No. Some say that my score was similar to the main theme of Godfather. Even if that is true, I am satisfied because good or bad, I did not do it on purpose. Later, I realized that the score has been, willingly or unwillingly, influenced by the theme of Godfather. The film’s motif is, one way or another, about godfathers and some think that since the film is about godfathers, I did it on purpose, but I did not. One of those days when I went to Baizai’s office to see the rushes and become more familiar with the general air of the film, I was at another room and Mr. Baizai was whistling a tune at his office. I heard the tune just as I was trying to start composing the score. When I got home that night, I called Mr. Baizai and asked him what musical piece he had been whistling? He said that he didn’t know because he used to whistle whenever he walked. Then I played the same melody on a piano and told him that he was whistling that. But he did not remember. I made it the main theme of the score. Mr. Baizai could not remember what the name of that musical piece was, nor did I. However, I guessed that it was similar to something. Before flying to Ukraine to record the music, I called a number of my composer friends and played the piece on piano for them. Like me, they also said that it was similar to something, but could not remember what. This is the reality. However, even if I had used Godfather theme on purpose, I would not have regretted it. Mr. Baizai once said that if there is somebody in Iran who can play music like Bernard Herrmann, we must not chide him, but should encourage him.

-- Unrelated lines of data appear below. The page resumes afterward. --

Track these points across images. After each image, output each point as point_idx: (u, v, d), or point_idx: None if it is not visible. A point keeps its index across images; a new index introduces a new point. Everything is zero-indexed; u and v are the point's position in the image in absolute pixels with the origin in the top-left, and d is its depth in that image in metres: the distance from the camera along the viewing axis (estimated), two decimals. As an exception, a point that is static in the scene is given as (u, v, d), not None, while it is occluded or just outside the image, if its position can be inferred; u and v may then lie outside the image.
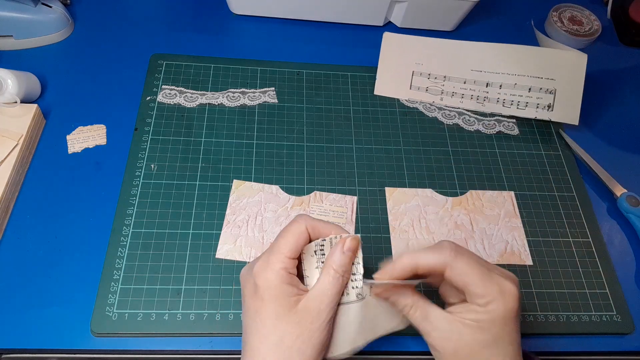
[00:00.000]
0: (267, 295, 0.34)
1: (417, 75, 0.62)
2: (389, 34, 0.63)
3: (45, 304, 0.43)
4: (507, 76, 0.61)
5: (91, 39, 0.62)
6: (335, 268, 0.35)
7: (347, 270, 0.35)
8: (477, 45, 0.62)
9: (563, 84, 0.60)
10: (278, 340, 0.33)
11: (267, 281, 0.34)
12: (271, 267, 0.34)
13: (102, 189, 0.50)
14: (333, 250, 0.35)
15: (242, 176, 0.52)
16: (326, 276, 0.35)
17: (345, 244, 0.35)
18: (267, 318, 0.34)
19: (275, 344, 0.33)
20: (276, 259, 0.34)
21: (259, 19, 0.67)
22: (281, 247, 0.35)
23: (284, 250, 0.35)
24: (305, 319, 0.34)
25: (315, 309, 0.34)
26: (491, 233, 0.51)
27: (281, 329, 0.33)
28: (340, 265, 0.35)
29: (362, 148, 0.56)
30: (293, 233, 0.35)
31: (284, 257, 0.34)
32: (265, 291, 0.34)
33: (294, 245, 0.35)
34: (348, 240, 0.35)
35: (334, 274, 0.35)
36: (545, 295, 0.48)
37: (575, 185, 0.56)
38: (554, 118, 0.59)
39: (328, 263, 0.35)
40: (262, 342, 0.34)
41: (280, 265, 0.34)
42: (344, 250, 0.35)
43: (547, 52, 0.62)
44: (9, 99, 0.51)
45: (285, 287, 0.34)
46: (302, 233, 0.35)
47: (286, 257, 0.35)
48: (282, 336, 0.33)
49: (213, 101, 0.57)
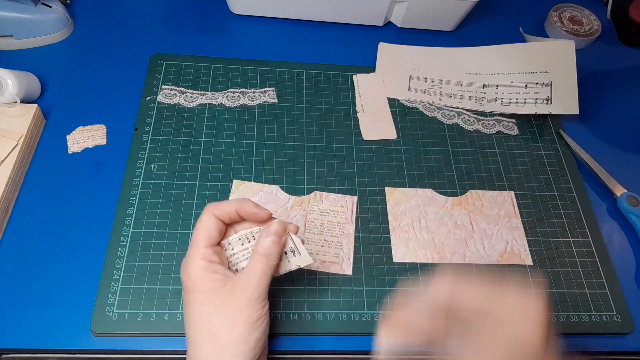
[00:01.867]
0: (192, 286, 0.36)
1: (414, 79, 0.62)
2: (384, 44, 0.65)
3: (45, 304, 0.43)
4: (503, 76, 0.62)
5: (91, 39, 0.62)
6: (260, 252, 0.37)
7: (272, 253, 0.37)
8: (470, 50, 0.64)
9: (557, 75, 0.60)
10: (205, 323, 0.35)
11: (189, 274, 0.36)
12: (190, 260, 0.37)
13: (102, 189, 0.50)
14: (259, 236, 0.38)
15: (242, 176, 0.52)
16: (252, 260, 0.37)
17: (270, 229, 0.38)
18: (194, 305, 0.36)
19: (203, 327, 0.35)
20: (194, 252, 0.37)
21: (259, 19, 0.67)
22: (195, 241, 0.37)
23: (199, 242, 0.37)
24: (230, 298, 0.36)
25: (240, 287, 0.36)
26: (491, 233, 0.51)
27: (207, 311, 0.35)
28: (265, 248, 0.37)
29: (362, 148, 0.56)
30: (202, 225, 0.37)
31: (200, 248, 0.37)
32: (189, 283, 0.36)
33: (206, 234, 0.37)
34: (272, 225, 0.38)
35: (258, 257, 0.37)
36: (545, 295, 0.48)
37: (575, 185, 0.56)
38: (554, 111, 0.59)
39: (255, 249, 0.37)
40: (193, 329, 0.36)
41: (198, 257, 0.36)
42: (266, 235, 0.37)
43: (535, 46, 0.63)
44: (9, 99, 0.51)
45: (207, 274, 0.36)
46: (210, 221, 0.38)
47: (203, 247, 0.37)
48: (208, 318, 0.35)
49: (213, 101, 0.57)
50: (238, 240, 0.39)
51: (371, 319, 0.45)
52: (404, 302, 0.34)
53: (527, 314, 0.31)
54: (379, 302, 0.46)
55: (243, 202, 0.39)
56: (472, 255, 0.50)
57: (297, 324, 0.44)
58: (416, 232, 0.50)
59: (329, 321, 0.45)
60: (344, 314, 0.45)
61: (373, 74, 0.62)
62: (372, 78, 0.62)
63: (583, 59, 0.67)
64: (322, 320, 0.45)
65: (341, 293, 0.46)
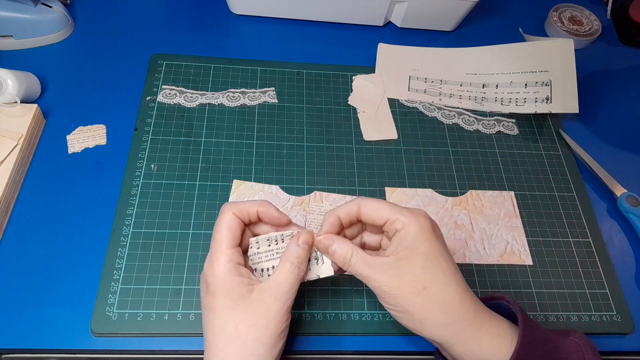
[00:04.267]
0: (218, 290, 0.35)
1: (414, 79, 0.62)
2: (384, 44, 0.65)
3: (45, 304, 0.43)
4: (502, 75, 0.62)
5: (91, 39, 0.62)
6: (292, 259, 0.36)
7: (303, 262, 0.37)
8: (470, 50, 0.64)
9: (557, 74, 0.60)
10: (232, 330, 0.34)
11: (215, 276, 0.35)
12: (216, 262, 0.36)
13: (102, 189, 0.50)
14: (290, 243, 0.37)
15: (242, 176, 0.52)
16: (282, 268, 0.36)
17: (300, 238, 0.37)
18: (220, 311, 0.35)
19: (230, 335, 0.34)
20: (219, 254, 0.36)
21: (259, 19, 0.67)
22: (219, 241, 0.36)
23: (223, 244, 0.36)
24: (260, 307, 0.35)
25: (271, 297, 0.35)
26: (491, 233, 0.51)
27: (235, 319, 0.35)
28: (297, 257, 0.37)
29: (362, 148, 0.56)
30: (224, 225, 0.37)
31: (225, 249, 0.36)
32: (215, 286, 0.35)
33: (230, 235, 0.37)
34: (303, 234, 0.38)
35: (289, 266, 0.36)
36: (545, 295, 0.48)
37: (575, 185, 0.56)
38: (554, 110, 0.59)
39: (285, 256, 0.37)
40: (218, 335, 0.35)
41: (224, 258, 0.36)
42: (299, 244, 0.37)
43: (534, 45, 0.63)
44: (9, 99, 0.51)
45: (234, 278, 0.35)
46: (232, 220, 0.37)
47: (227, 249, 0.36)
48: (236, 325, 0.34)
49: (213, 101, 0.57)
50: (266, 241, 0.38)
51: (371, 319, 0.45)
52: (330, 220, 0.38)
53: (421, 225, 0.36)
54: (379, 302, 0.46)
55: (266, 205, 0.38)
56: (472, 255, 0.50)
57: (297, 324, 0.44)
58: (416, 232, 0.50)
59: (329, 321, 0.45)
60: (344, 314, 0.45)
61: (373, 75, 0.62)
62: (372, 78, 0.62)
63: (583, 59, 0.67)
64: (322, 320, 0.45)
65: (341, 293, 0.46)
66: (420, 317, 0.35)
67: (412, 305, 0.35)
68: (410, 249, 0.35)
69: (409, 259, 0.35)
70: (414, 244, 0.35)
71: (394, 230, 0.37)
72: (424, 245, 0.35)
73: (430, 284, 0.35)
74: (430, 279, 0.35)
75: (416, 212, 0.37)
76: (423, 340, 0.42)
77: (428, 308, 0.35)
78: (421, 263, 0.35)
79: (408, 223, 0.36)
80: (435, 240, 0.36)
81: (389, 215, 0.36)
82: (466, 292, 0.36)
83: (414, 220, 0.36)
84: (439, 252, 0.36)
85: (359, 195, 0.38)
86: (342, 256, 0.37)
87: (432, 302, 0.35)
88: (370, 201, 0.38)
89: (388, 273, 0.36)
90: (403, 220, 0.36)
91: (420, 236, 0.35)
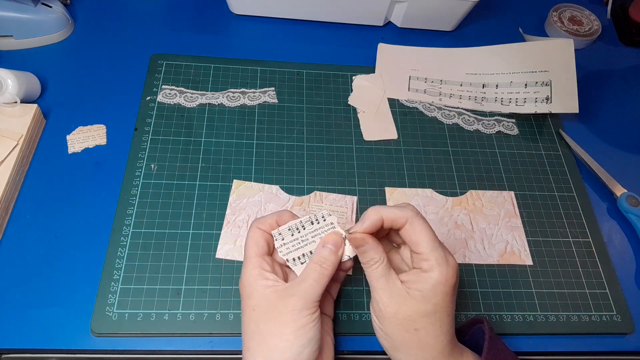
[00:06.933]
0: (244, 294, 0.37)
1: (414, 79, 0.62)
2: (384, 44, 0.65)
3: (45, 304, 0.43)
4: (502, 75, 0.62)
5: (91, 39, 0.62)
6: (315, 259, 0.37)
7: (327, 261, 0.37)
8: (470, 50, 0.64)
9: (557, 73, 0.60)
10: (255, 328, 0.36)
11: (242, 282, 0.38)
12: (245, 271, 0.38)
13: (102, 189, 0.50)
14: (317, 246, 0.38)
15: (242, 176, 0.52)
16: (307, 267, 0.38)
17: (328, 238, 0.38)
18: (247, 310, 0.37)
19: (254, 332, 0.36)
20: (247, 263, 0.38)
21: (259, 19, 0.67)
22: (247, 253, 0.39)
23: (251, 254, 0.38)
24: (281, 304, 0.36)
25: (292, 293, 0.36)
26: (491, 233, 0.51)
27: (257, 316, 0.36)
28: (321, 257, 0.37)
29: (362, 148, 0.56)
30: (251, 239, 0.39)
31: (252, 259, 0.38)
32: (242, 291, 0.38)
33: (255, 246, 0.39)
34: (330, 236, 0.38)
35: (312, 265, 0.37)
36: (545, 295, 0.48)
37: (575, 185, 0.56)
38: (554, 109, 0.59)
39: (312, 257, 0.38)
40: (245, 334, 0.37)
41: (251, 266, 0.38)
42: (325, 243, 0.38)
43: (534, 45, 0.63)
44: (9, 99, 0.51)
45: (258, 281, 0.37)
46: (257, 233, 0.39)
47: (254, 258, 0.38)
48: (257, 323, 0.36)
49: (213, 101, 0.57)
50: (288, 231, 0.40)
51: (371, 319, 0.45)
52: None
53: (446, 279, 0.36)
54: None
55: (280, 213, 0.40)
56: (472, 255, 0.50)
57: (297, 324, 0.44)
58: (416, 232, 0.50)
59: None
60: (344, 314, 0.45)
61: (373, 75, 0.62)
62: (372, 78, 0.62)
63: (583, 59, 0.67)
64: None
65: (341, 293, 0.46)
66: (400, 347, 0.37)
67: (397, 336, 0.37)
68: (423, 293, 0.35)
69: (416, 300, 0.36)
70: (430, 291, 0.35)
71: (419, 261, 0.37)
72: (438, 296, 0.35)
73: (424, 329, 0.36)
74: (425, 325, 0.36)
75: (450, 261, 0.36)
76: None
77: (411, 345, 0.36)
78: (426, 309, 0.36)
79: (436, 269, 0.35)
80: (450, 296, 0.36)
81: (424, 250, 0.36)
82: (451, 341, 0.37)
83: (443, 270, 0.35)
84: (447, 306, 0.36)
85: (410, 209, 0.37)
86: (370, 258, 0.37)
87: (417, 342, 0.36)
88: (419, 224, 0.37)
89: (394, 298, 0.36)
90: (433, 265, 0.35)
91: (438, 288, 0.35)
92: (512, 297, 0.48)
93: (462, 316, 0.46)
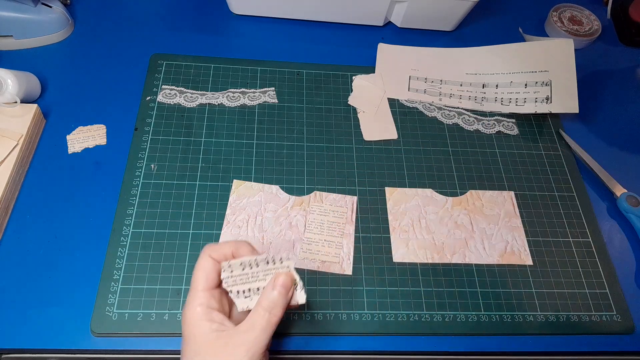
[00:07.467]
0: (186, 334, 0.35)
1: (414, 79, 0.62)
2: (383, 44, 0.65)
3: (45, 304, 0.43)
4: (502, 75, 0.62)
5: (91, 39, 0.62)
6: (264, 305, 0.35)
7: (277, 306, 0.35)
8: (469, 50, 0.64)
9: (557, 73, 0.60)
10: None
11: (185, 319, 0.35)
12: (189, 306, 0.35)
13: (102, 189, 0.50)
14: (266, 286, 0.36)
15: (242, 176, 0.52)
16: (254, 313, 0.35)
17: (277, 281, 0.35)
18: (187, 355, 0.34)
19: None
20: (192, 297, 0.35)
21: (259, 19, 0.67)
22: (194, 284, 0.36)
23: (198, 286, 0.35)
24: (224, 354, 0.33)
25: (237, 344, 0.33)
26: (491, 233, 0.51)
27: None
28: (271, 301, 0.35)
29: (362, 148, 0.56)
30: (200, 267, 0.36)
31: (198, 292, 0.35)
32: (184, 330, 0.35)
33: (204, 278, 0.36)
34: (280, 277, 0.35)
35: (261, 312, 0.34)
36: (545, 295, 0.48)
37: (575, 185, 0.56)
38: (554, 109, 0.59)
39: (259, 301, 0.35)
40: None
41: (196, 302, 0.35)
42: (275, 286, 0.35)
43: (534, 45, 0.63)
44: (9, 99, 0.51)
45: (202, 323, 0.34)
46: (207, 263, 0.36)
47: (201, 291, 0.35)
48: None
49: (213, 101, 0.57)
50: (239, 265, 0.37)
51: (371, 319, 0.45)
52: None
53: None
54: (379, 302, 0.46)
55: (239, 245, 0.37)
56: (472, 255, 0.50)
57: (297, 324, 0.44)
58: (416, 232, 0.50)
59: (329, 321, 0.45)
60: (344, 314, 0.45)
61: (373, 75, 0.62)
62: (372, 78, 0.62)
63: (583, 59, 0.67)
64: (322, 320, 0.45)
65: (341, 293, 0.46)
66: None
67: None
68: None
69: None
70: None
71: None
72: None
73: None
74: None
75: None
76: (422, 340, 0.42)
77: None
78: None
79: None
80: None
81: None
82: None
83: None
84: None
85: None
86: None
87: None
88: None
89: None
90: None
91: None
92: (512, 297, 0.48)
93: (462, 316, 0.46)
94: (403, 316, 0.46)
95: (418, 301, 0.46)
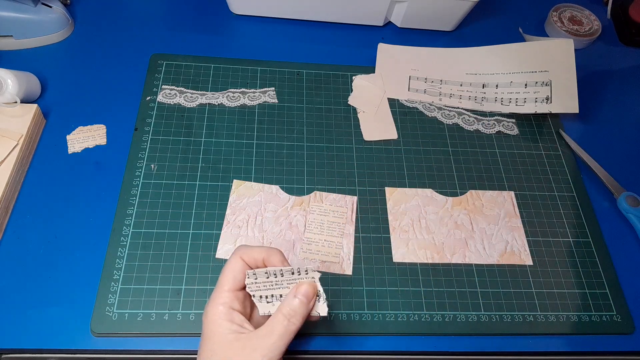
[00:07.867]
0: (208, 332, 0.35)
1: (414, 79, 0.62)
2: (383, 44, 0.65)
3: (45, 304, 0.43)
4: (502, 75, 0.62)
5: (91, 39, 0.62)
6: (284, 312, 0.35)
7: (297, 314, 0.35)
8: (469, 50, 0.64)
9: (557, 73, 0.60)
10: None
11: (207, 318, 0.35)
12: (212, 304, 0.36)
13: (102, 189, 0.50)
14: (288, 294, 0.36)
15: (242, 176, 0.52)
16: (274, 318, 0.35)
17: (300, 288, 0.35)
18: (205, 353, 0.34)
19: None
20: (216, 295, 0.36)
21: (259, 19, 0.67)
22: (220, 283, 0.36)
23: (224, 285, 0.36)
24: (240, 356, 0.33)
25: (255, 347, 0.33)
26: (491, 233, 0.51)
27: None
28: (291, 309, 0.35)
29: (362, 148, 0.56)
30: (229, 267, 0.36)
31: (224, 292, 0.36)
32: (207, 328, 0.35)
33: (232, 278, 0.36)
34: (303, 285, 0.36)
35: (280, 318, 0.35)
36: (545, 295, 0.48)
37: (575, 185, 0.56)
38: (554, 109, 0.59)
39: (280, 307, 0.35)
40: None
41: (220, 301, 0.35)
42: (297, 294, 0.35)
43: (534, 45, 0.63)
44: (9, 99, 0.51)
45: (223, 322, 0.35)
46: (237, 264, 0.36)
47: (226, 291, 0.36)
48: None
49: (213, 101, 0.57)
50: (264, 274, 0.36)
51: (371, 319, 0.45)
52: None
53: None
54: (379, 302, 0.46)
55: (271, 252, 0.37)
56: (472, 255, 0.50)
57: (297, 324, 0.44)
58: (416, 232, 0.50)
59: (328, 321, 0.45)
60: (344, 314, 0.45)
61: (373, 75, 0.62)
62: (372, 78, 0.62)
63: (583, 59, 0.67)
64: (321, 320, 0.45)
65: (341, 293, 0.46)
66: None
67: None
68: None
69: None
70: None
71: None
72: None
73: None
74: None
75: None
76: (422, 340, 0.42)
77: None
78: None
79: None
80: None
81: None
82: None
83: None
84: None
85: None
86: None
87: None
88: None
89: None
90: None
91: None
92: (512, 297, 0.48)
93: (462, 316, 0.46)
94: (403, 316, 0.46)
95: (418, 301, 0.46)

The score of When We Are all Sleeping is different from your other works and even is different from scores you have composed for Mr. Baizai’s plays.
That is because the film called for that difference.
I mean that the name of Mohammad Reza Darvishi is associated with provincial music and strange old Iranian instruments, but this is not true about score of When We Are all Sleeping.
This is a mistake. There is no doubt that after 30 year of focusing on provincial music, it has left its mark on my unconscious, but even for Kelidar play, whose story goes on in North Khorasan, I did not use local music. If I work on provincial music, there is no reason why I should use it in my works. I sometimes do that, but it has not been so explicit as to be called a piece of provincial music. For example, I used a Baluch melody for the closing credits of Maziyar Miri’s Gradually, which was performed by an orchestra using stringed instruments. Now, if somebody had heard the local music, they would see the similarity. I sometimes use provincial music intentionally or unintentionally. This is not on purpose. Before being a researcher, I have been a composer and I will remain so. Research has been a subsidiary activity for me and I have not studied it at the university and I don’t hold a doctorate in the field. All I have learnt has come from villages, not from Sorbonne or the American universities. I have never claimed to be a musicologist, but I have always said that I am a composer. If I have pursued provincial music, it has been for my own sake not on anybody’s order. Therefore, it does not overlap with my work as composer.